I try to remember this version of the serenity prayer when something is not going the way I would like it to. I also try to remember that I am doing the best that I can at any moment.
A friend at work asked me, "How goes the battle?"
I said, "I don't know. . .they keep moving the fricken front line on me."
"Where is the war?" I think the battle is over. I don't need to war on anything that isn't going the way I think it should go. I'm not a warrior for hire or a mercenary. My life is not the battle of the ages. The only battles I fight are usually with myself. The rest are created out of addiction and compulsion.
"Keeping myself in chaos keeps me cluttered and worn out."
When the object is an object (not a person)
There are objects in my life that I use to keep me in chaos. By endowing these objects with human attributes, I find that I create an additional amount of chaos by deciding that: the object is "Out to get me."
My car is one object that I might choose to endow with human attributes. When I decide to endow my car with human attributes, I can then go to war with my car or I compete with my car to see who is going to win.
My computer is another object that I endow with human attributes. When I do this, and then the computer isn't operating like I want it to, I say, "It doesn't like me. It hates my guts. I must have done something to piss it off."

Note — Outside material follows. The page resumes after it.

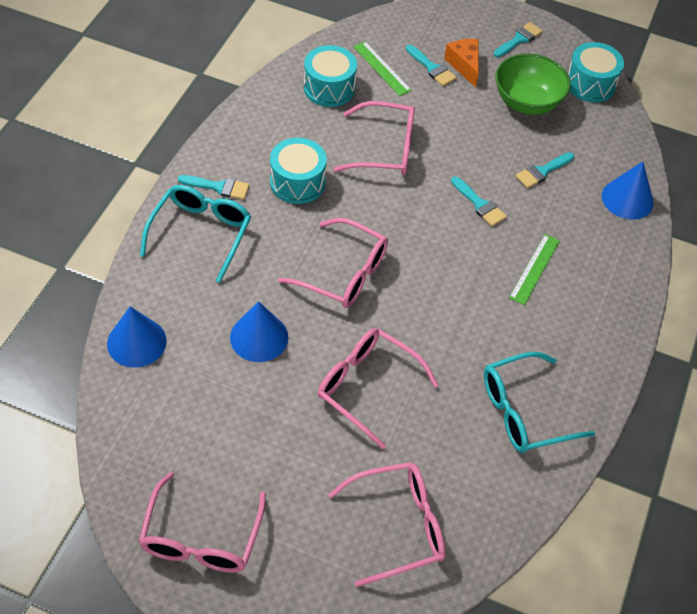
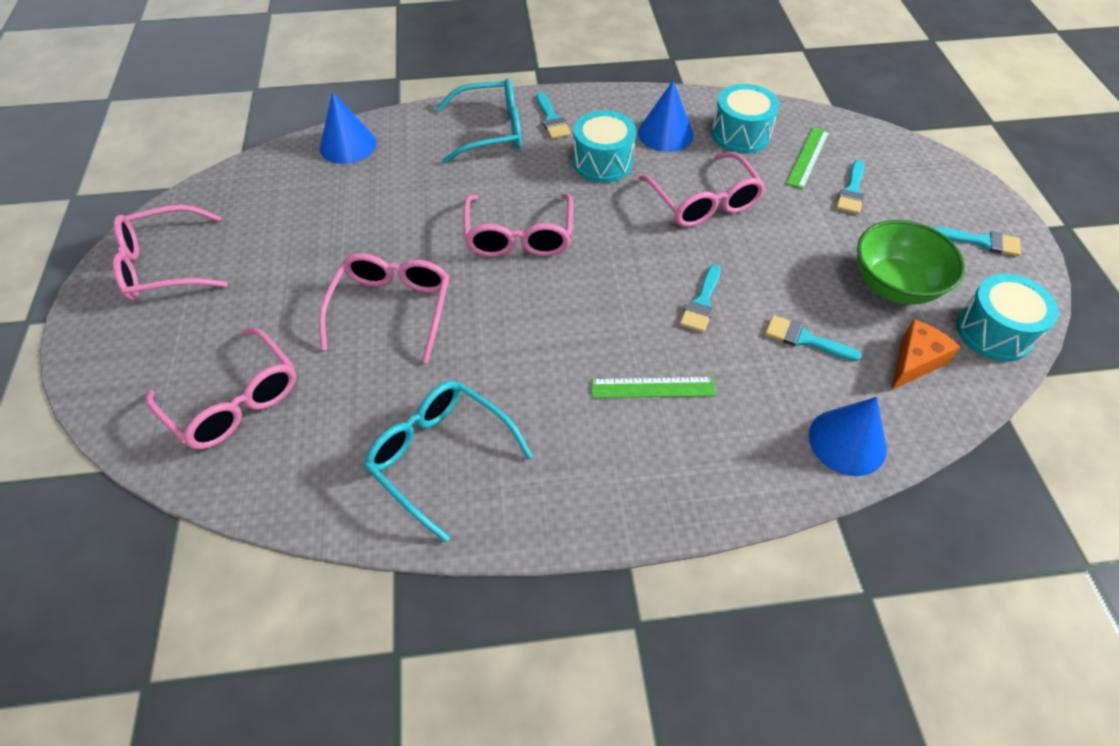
camera: 65 degrees right, 0 degrees up
(259, 337) = (402, 212): blue cone -> blue cone (665, 133)
(464, 65) = (886, 214): orange cheese -> orange cheese (914, 362)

The fact is, cars are machines that people use to get from place to place. Machines break down. Machines wear out. Machines come with poor instructions. Machines can't reason or communicate a complex idea. Machines are not a group of assassins or aliens set on the planet in order to create chaos and public riot. A machine is a convenience that we were told to expect it to be convenient. The man on television, and in the newspaper, and in the store, told me to expect the machine to be convenient. He said, "You'll like this little beauty."
I don't need to expect a machine to be convenient. I don't need to endow a machine with human attributes (such as the innate ability to change). I don't need to fight the machine and win. It's a battle with something that is unable to understand whether it's winning or losing. I don't need to create chaos over a thing, an object, a non-convenient convenience.
Behave in a way that says to the outside world and to myself that I have value
Explaining myself excessively, playing the victim, being perfect, refusing to ask for help, controlling, being exactly on time or substantially early, lying to say: "I like something when I don't," fishing for approval, kicking myself for mistakes (mine or someone else's), terrorizing myself with the past (or the future), scaring myself to avoid mistakes, scaring myself to scare myself, avoiding boundary setting (when people hurt me), avoiding conflict, having sex when I don't want to, going somewhere where I don't want to be, liking someone I don't like, agreeing to something I don't agree with, all say to the same thing. It says to myself and to the world, "That I'm damaged goods, and not valued." Today I can choose to conduct my life in a way that says to myself, "I have value."